Wireless USB "ran into the perfect storm--regulatory issues, performance issues, and a spec battle. The things you don't want to have happen in a new technology happened there," he said. Different international regulations meant that companies couldn't make Wireless USB products they could sell globally, and the USB Implementors' Forum pitted Wireless USB with a rival approach from a group called the UWB Forum.
"There were two groups fighting over a nonexistent pie," he said. In contrast, "The WiGig Alliance did a good job rallying its players behind its banner," submitting its technology to Institute for Electrical and Electronic Engineers and working with the Wi-Fi Alliance, DisplayPort, and HDMI groups.
Another challenge will be matching the reliability of cables. They can be messy and inconvenient, even when you haven't misplaced them, but they're a very economical, well-understood way to get data from point A to point B.
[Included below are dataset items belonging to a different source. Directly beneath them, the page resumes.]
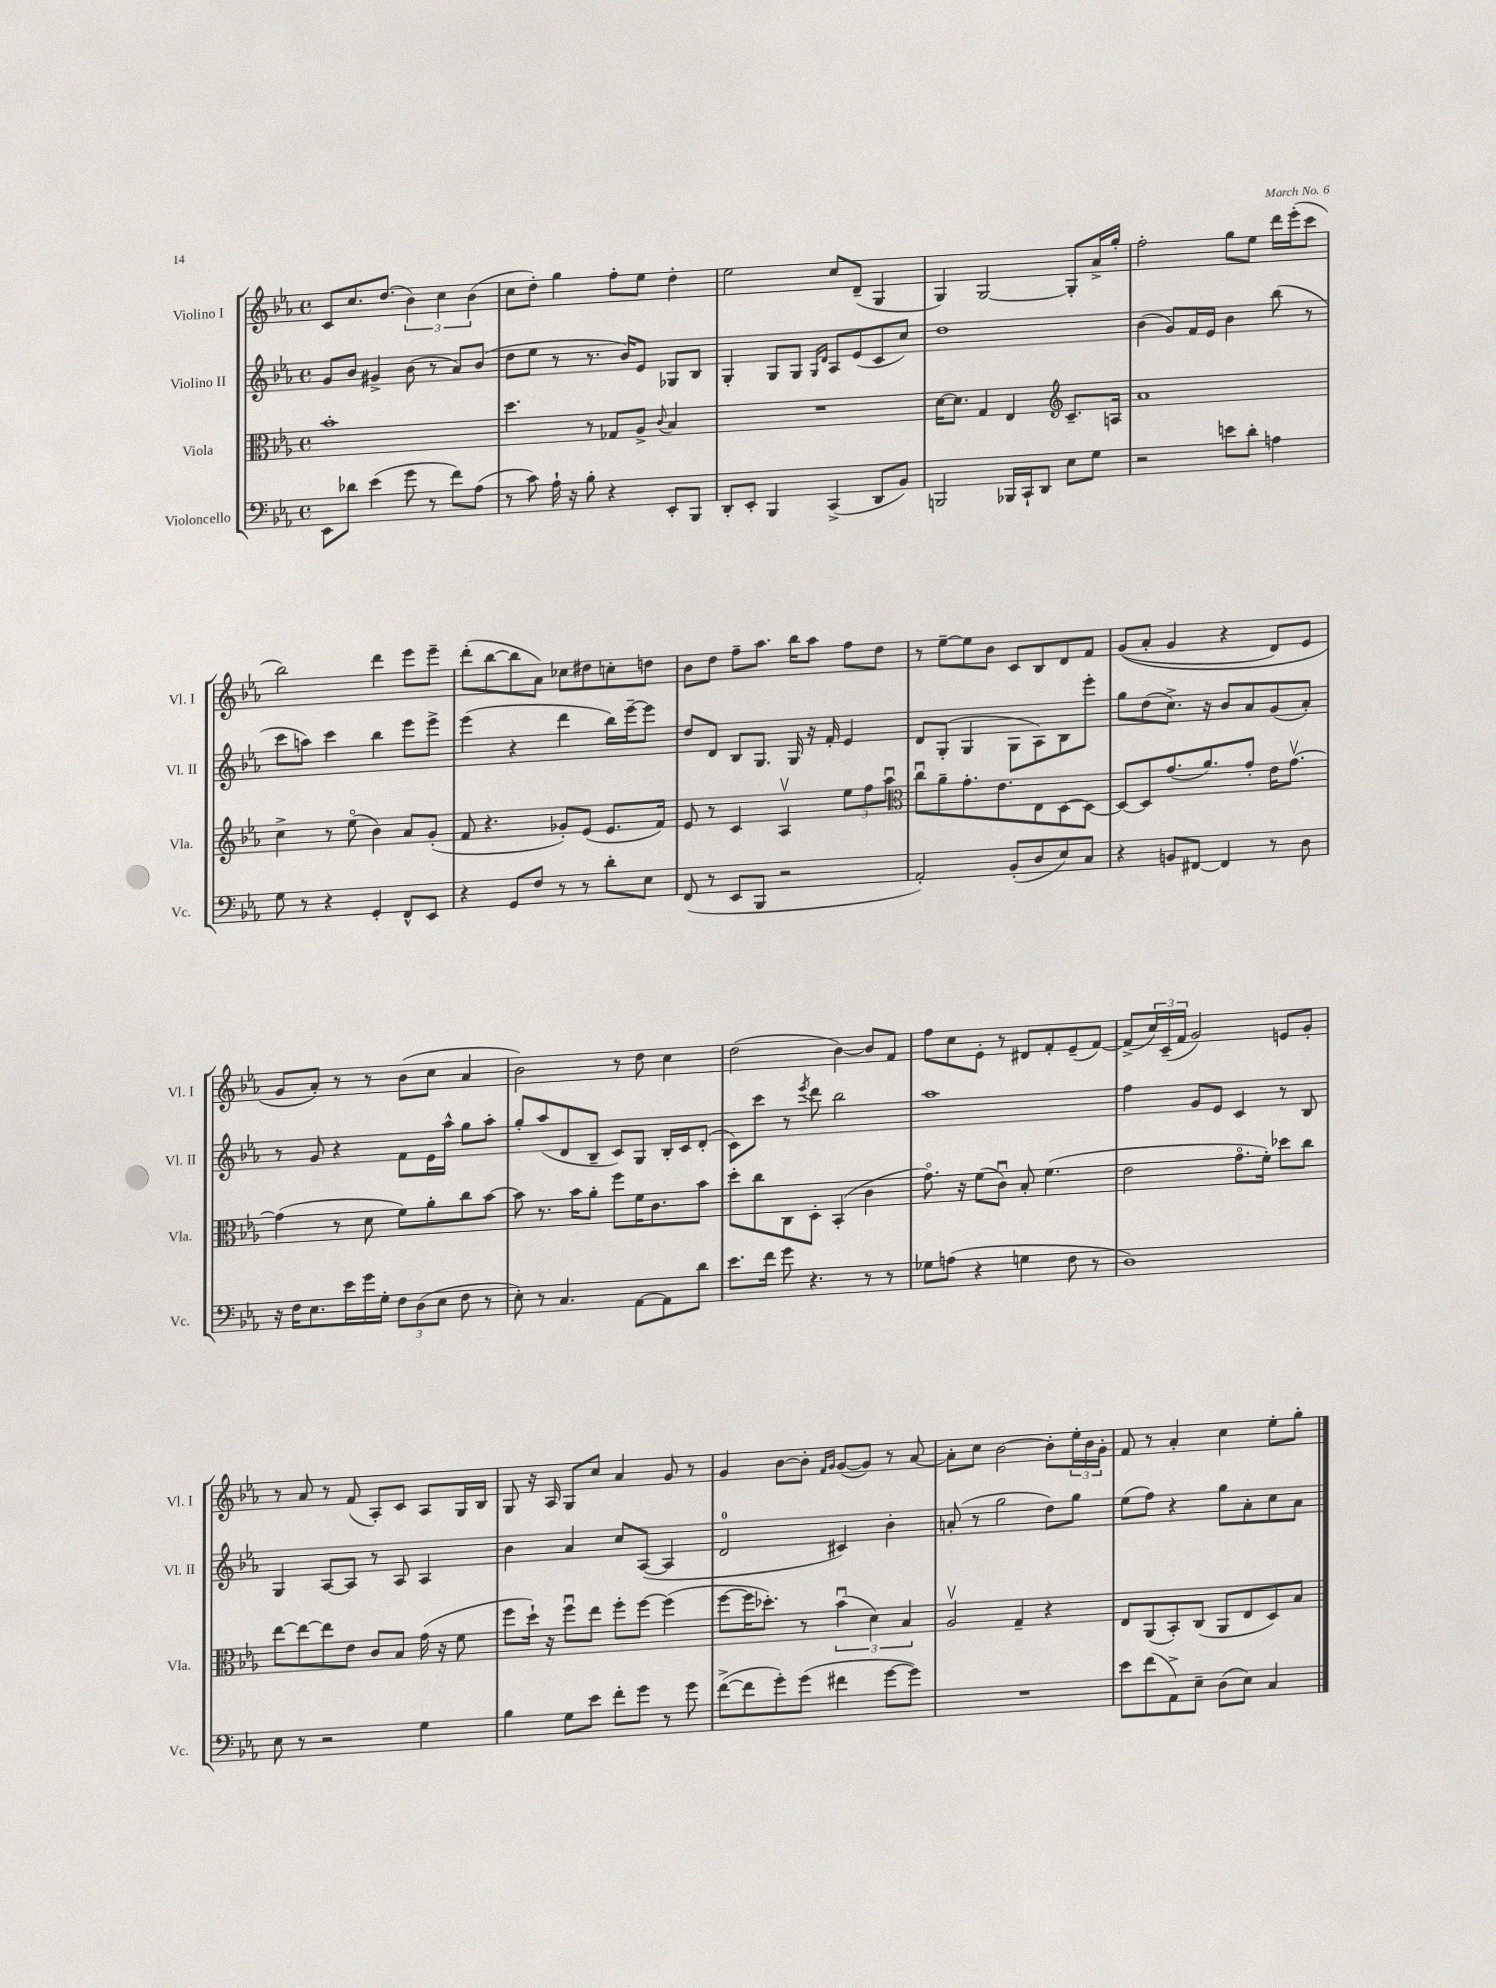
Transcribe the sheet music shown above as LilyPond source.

<<
\new StaffGroup <<
\new Staff = "s0" \with { instrumentName = "Violino I" shortInstrumentName = "Vl. I" } {
    \clef treble \key ees \major \defaultTimeSignature \time 4/4
    c'8 c''8. d''8.( \tuplet 3/2 { bes'4) c''4 bes'4( } |
    c''8 d''8-.) g''4 f''8-. ees''8 d''4-. |
    ees''2 c''8 d'8--( g4 |
    g4) g2~ g8-. aes'16-> g''16-. |
    f''2-. g''8 ees''8 d'''16 ees'''16-.( c'''8 |
    bes''2) d'''4 ees'''8 ees'''8-- |
    d'''8-.( bes''8~ bes''8 aes'8) ces''8 dis''8 c''8-. d''8 |
    bes'8 d''8 f''8-- aes''8. bes''16 aes''8 f''8 d''8 |
    r8 ees''8~-- ees''8 bes'8 c'8 bes8 d'8 f'8 |
    g'8(\( aes'8-. g'4 r4 d'8) ees'8 |
    g'8 aes'8-.\) r8 r8 bes'8( c''8 aes'4 |
    bes'2) r8 d''8 c''4 |
    d''2( bes'4~) bes'8 f'8 |
    f''8 c''8 ees'8-. r8 dis'8 f'8-. ees'8--( f'8~) |
    f'8->( \tuplet 3/2 { c''16) c'16--( f'16 } g'2) e'8 g'8-. |
    r8 aes'8 r8 f'8( aes8-.) c'8 aes8 g16 bes16 |
    g8 r16 aes16 g8 c''8 aes'4 g'8 r8 |
    g'4 bes'8~ bes'8-. \grace { f'16 g'16 } g'8~( g'8) r8 aes'8~ |
    aes'8-. c''8 bes'2~ bes'8-. \tuplet 3/2 { ees''16-. bes'16 g'16-. } |
    f'8 r8 aes'4-. c''4 ees''8-. g''8-. \bar "|." |
}
\new Staff = "s1" \with { instrumentName = "Violino II" shortInstrumentName = "Vl. II" } {
    \clef treble \key ees \major \defaultTimeSignature \time 4/4
    g'8 bes'8 gis'4-> bes'8( r8 aes'8) bes'8( |
    d''8 ees''8 r8 r8. bes'16) ees'8 ges8 bes8 |
    g4-. g8 g8 \grace { g16 d'16 } aes8 ees'8( c'8 c''8) |
    d''1 |
    bes'4( g'8) f'16 ees'16 bes'4 bes''8( r8 |
    c'''8 a''8) c'''4 bes''4 ees'''8 ees'''8-> |
    ees'''4( r4 d'''4 bes''16) ees'''16~-- ees'''8 |
    d''8 d'8 bes8 g8. g16 r16 f'16-. ees'4 |
    d'8 g8-.( g4 g8 aes8) bes8 ees'''8-. |
    g''8 d''8( c''8.->) r16 bes'8 aes'8 g'8( aes'8-.) |
    r8 g'8 r4 f'8 ees'16 aes''16-^ g''8 aes''8-. |
    g''8-. aes''8( d'8 bes8-- c'8) g8 bes16-. c'16 d'8-.( |
    c'8) c'''8 r8 \acciaccatura { ees'''8 } d'''8 bes''2 |
    aes''1 |
    f''4 g'8 ees'8 c'4 r8 bes8 |
    g4 aes8~ aes8 r8 aes8 aes4 |
    bes'4 aes'4 c''8 aes8~( aes4 |
    d'2-0 cis'4) bes'4-. |
    a'8-.( r8 g''2 d''8) g''8 |
    ees''8( f''8) r4 g''8 aes'8-. c''8 aes'8 \bar "|." |
}
\new Staff = "s2" \with { instrumentName = "Viola" shortInstrumentName = "Vla." } {
    \clef alto \key ees \major \defaultTimeSignature \time 4/4
    bes'1-. |
    d''4. r8 ges8 aes8-> \appoggiatura { c'8 } bes4 |
    R1 |
    d'16~ d'8. g4 ees4 \clef treble c'8.-- a16 |
    aes'1 |
    c''4-> r8 ees''8\flageolet( bes'4) aes'8 g'8-.( |
    f'8 r4. ges'8-.) ees'8( ees'8. f'16) |
    ees'8 r8 c'4 aes4\upbow \tuplet 3/2 { ees''8 f''8 aes''8\downbow } |
    \clef alto c''8\downbow aes'8-- g'8.-. ees'8. ees8 d8~ d8~ |
    d8~ d8 g'8.( aes'8.) g'8-. ees'16 g'8.~\upbow |
    g'4( r8 d'8 f'8) aes'8-. c''8 bes'8~ |
    bes'8 r8. bes'16 aes'8-. f''8 f'16 c'8. bes'8 |
    d''8-. c''8 c8 d8-. bes,4-.( c'4 |
    g'8.\flageolet) r16 f'8( c'8\downbow) bes8-. f'4.( |
    ees'2 g'8.\flageolet f'16-.) des''8 c''8 |
    ees''8~ ees''8~ ees''8 ees'8 c'8 bes8 g'16( r16 f'8 |
    f''8 d''16-!) r16 f''8\downbow ees''8 f''8-. f''8~ f''4( |
    f''8~ f''16 des''8.-.) r8 \tuplet 3/2 { bes'4\downbow( d'4) bes4 } |
    aes2\upbow g4-- r4 |
    ees8 aes,8( bes,8-.) c8( aes,8 ees8 d8) bes8 \bar "|." |
}
\new Staff = "s3" \with { instrumentName = "Violoncello" shortInstrumentName = "Vc." } {
    \clef bass \key ees \major \defaultTimeSignature \time 4/4
    ees,8 des'8 ees'4( g'8 r8 f'8) aes8( |
    r8 c'8) aes16-! r16 bes8-. r4 ees,8-. bes,,8 |
    d,8-. ees,8-. bes,,4 c,4->( d,8 bes,8) |
    b,,2 bes,,16 c,16-! d,8 ees8 g8 |
    r2 e'8 d'8-. a4 |
    g8 r8 r4 g,4-. f,8-^ ees,8 |
    r4 g,8 f8 r8 r8 d'8-. ees8 |
    f,8( r8 ees,8 bes,,8 r2 |
    aes,2-.) bes,8-.( d8 ees8) c8 |
    r4 b,8 fis,8~ fis,4 r8 d8 |
    r16 f16 ees8. ees'16 g'16 g16-. \tuplet 3/2 { f8 d8( ees8 } f8 r8 |
    ees8-.) r8 c4. aes,8~ aes,8 d'8 |
    ees'8. f'16 g'8 r4. r8 r8 |
    ges8 a8( r4 g4 f8 r8 |
    d1) |
    ees8 r8 r2 g4 |
    bes4 g8 ees'8 f'8-. g'8 r8 g'8 |
    f'8~->( f'8 g'8-.) g'8( fis'4 g'8~ g'8) |
    R1 |
    ees'8 f'8( aes,8->) ees8-- d8( ees8) c4 \bar "|." |
}
>>
>>
\layout { \context { \Score \remove "Bar_number_engraver" } }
And cables are fast. The Thunderbolt connector on new Macs--an interface developed by Intel that formerly was called Light Peak--enables two bidirectional 10Gbps connections. That's well above USB 3's speeds, and it could get faster if Intel delivers on the original vision of fiber-optic connections.
But don't count 60GHz out. It's being developed by authoritative players, including the IEEE with the 802.11ad spec, and it's a member of the powerfully successful Wi-Fi family. Wireless technology is only getting more important.